Have you pulled out the AC fan speed switch and checked it on a multimeter? Could just be a bad switch. The low speed position may be burned out or not conducting for some reason.


----------



## GreenBeanSC

That was one of my first choices, i bought a new switch, put it in and it didnt cure it, so i put the old one back in, and took the new one back. Dont like opening the windows because it alows so much dirt to enter the cab. Usually just end up switching it on and off, which gets kinda old.


----------



## Morgan

You could always cut the AC off and open the doors and let mother nature provide you some heat. Alll of us without AC our hearts are really bleeding for you. LOL:lmao: :tractorsm :hand: :clown: Im just messing with ya, I know its a pain in the rear.


----------



## poonstang90lx

Have you checked to see if there is a resistor in the circuit. I know that a lot of automobiles have a resistor in the circuit that controls the amount of power reaching the fan thereby changing the speed at which the fan blows.


----------



## jd2355

I agree with the blower motor speed resistor ,they usually put them in the air stream in the heater/a/c duct work to keep the resistors cool. hope that helps a bit to help you locate the resistor. Good luck!


----------



## GreenBeanSC

The resistor solved the problem guys, thanks.


----------



## Kent Adams

Can y'all tell me where I might find this resistor on my 2014 JD 5055E cab? My AC is only running on high fan speed. Other positions are the same as "off". Thank you in advance!


----------



## pogobill

Kent Adams said:


> 2014 JD 5055E cab


I think this might be what you are referring to. 

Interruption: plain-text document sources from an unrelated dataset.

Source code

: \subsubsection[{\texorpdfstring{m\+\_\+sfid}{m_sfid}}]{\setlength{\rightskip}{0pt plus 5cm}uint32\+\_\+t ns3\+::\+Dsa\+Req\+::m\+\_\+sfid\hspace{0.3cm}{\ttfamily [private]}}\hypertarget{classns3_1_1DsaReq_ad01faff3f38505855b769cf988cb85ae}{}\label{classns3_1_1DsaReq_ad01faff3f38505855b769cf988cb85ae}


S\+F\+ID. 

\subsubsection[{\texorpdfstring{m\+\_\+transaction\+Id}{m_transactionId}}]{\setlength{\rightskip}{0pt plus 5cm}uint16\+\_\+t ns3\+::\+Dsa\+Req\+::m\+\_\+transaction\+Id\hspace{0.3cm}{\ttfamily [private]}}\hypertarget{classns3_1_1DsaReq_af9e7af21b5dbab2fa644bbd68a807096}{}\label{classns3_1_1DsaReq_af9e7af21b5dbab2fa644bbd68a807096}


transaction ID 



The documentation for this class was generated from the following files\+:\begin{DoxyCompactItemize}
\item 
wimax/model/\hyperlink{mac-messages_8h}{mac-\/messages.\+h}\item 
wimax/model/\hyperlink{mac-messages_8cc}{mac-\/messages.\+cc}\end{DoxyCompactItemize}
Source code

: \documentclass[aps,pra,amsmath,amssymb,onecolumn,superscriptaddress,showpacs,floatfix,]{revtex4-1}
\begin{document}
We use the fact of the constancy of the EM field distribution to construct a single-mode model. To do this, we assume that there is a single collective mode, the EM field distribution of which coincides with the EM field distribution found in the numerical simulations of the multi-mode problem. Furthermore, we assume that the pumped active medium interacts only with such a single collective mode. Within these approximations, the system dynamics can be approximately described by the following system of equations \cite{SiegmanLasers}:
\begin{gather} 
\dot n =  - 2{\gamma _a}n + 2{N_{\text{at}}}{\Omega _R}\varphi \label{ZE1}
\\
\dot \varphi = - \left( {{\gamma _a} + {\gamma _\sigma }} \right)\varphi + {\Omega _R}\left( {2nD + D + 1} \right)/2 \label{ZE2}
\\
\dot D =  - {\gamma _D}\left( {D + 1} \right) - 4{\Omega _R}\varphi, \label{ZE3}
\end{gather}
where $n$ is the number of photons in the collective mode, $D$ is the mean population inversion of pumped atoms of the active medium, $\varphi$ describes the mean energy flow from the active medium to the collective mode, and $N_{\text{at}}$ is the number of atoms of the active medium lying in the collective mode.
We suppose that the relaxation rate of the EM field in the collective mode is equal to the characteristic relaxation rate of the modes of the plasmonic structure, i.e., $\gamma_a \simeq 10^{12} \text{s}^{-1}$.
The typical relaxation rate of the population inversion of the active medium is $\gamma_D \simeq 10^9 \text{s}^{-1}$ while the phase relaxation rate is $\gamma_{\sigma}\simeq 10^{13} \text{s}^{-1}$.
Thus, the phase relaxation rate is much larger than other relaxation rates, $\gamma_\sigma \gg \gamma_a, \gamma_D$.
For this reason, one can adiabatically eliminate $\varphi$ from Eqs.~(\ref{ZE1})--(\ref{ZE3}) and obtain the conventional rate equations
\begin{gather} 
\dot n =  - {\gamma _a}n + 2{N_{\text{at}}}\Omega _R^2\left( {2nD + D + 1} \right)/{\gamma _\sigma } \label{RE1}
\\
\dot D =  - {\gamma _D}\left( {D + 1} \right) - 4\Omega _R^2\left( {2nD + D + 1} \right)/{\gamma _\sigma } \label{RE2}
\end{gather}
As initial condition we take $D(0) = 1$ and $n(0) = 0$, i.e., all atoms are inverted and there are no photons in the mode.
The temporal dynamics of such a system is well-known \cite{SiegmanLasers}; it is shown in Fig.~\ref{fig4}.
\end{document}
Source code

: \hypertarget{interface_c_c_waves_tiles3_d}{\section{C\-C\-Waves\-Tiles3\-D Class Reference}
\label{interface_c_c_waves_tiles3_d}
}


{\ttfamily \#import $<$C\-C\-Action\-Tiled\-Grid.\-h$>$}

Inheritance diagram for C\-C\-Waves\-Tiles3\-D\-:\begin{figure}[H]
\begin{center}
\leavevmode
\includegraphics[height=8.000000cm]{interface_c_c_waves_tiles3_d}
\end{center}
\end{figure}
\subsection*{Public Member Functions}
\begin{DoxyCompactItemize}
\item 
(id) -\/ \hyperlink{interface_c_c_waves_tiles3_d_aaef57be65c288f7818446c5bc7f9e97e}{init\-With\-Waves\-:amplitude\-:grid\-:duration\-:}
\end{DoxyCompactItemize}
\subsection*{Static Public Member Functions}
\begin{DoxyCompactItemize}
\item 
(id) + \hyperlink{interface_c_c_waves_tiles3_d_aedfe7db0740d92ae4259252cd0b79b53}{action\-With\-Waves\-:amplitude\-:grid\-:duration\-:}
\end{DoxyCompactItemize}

John Deere Resistor - SJ31007






www.greenpartstore.com


----------



## Kent Adams

pogobill said:


> I think this might be what you are referring to.
> 
> 
> 
> 
> 
> 
> 
> 
> John Deere Resistor - SJ31007
> 
> 
> 
> 
> 
> 
> www.greenpartstore.com


Yes sir it is but I should have been more specific. Where is this resister located on my tractor? Thank you in advance!


----------



## Tx Jim

Kent Adams said:


> Yes sir it is but I should have been more specific. Where is this resister located on my tractor? Thank you in advance!


Resistor is item 10 located under cab roof.


----------



## Kent Adams

Tx Jim said:


> Resistor is item 10 located under cab roof.
> View attachment 74030


Thank you sir! Much obliged!


----------



## Tx Jim

You're welcome


----------



## Trp523

Any help would be appreciated!

I have a 2014 6105d and it is having ac fan issues. It all started when the left side fan would only blow when I turned the selector to 4, 1-3 would not blow on left side.

After having this issue I changed out the ac capacitor in the roof. This immediately fixed the issue. 

After a few more months the left side went out again and would only work on 4 (high). I spoke with a Deere mechanic and he said to make sure the 4 filters in the roof were clean/clanged and replace the capacitor so I did it all. 

The left fan started working again and then it stopped to only work on 4 (high) again. 

After opening the roof I noticed both fans were identical so I swapped them from side to side to see if it was a fan issue or not. Now the left side fan will intermittently work. 

What am I missing? Could it be the ac fan selector switch? If it was the fan it would have started happening on the right side since I switched them but it didn’t. 

Thanks for any helpful input!


----------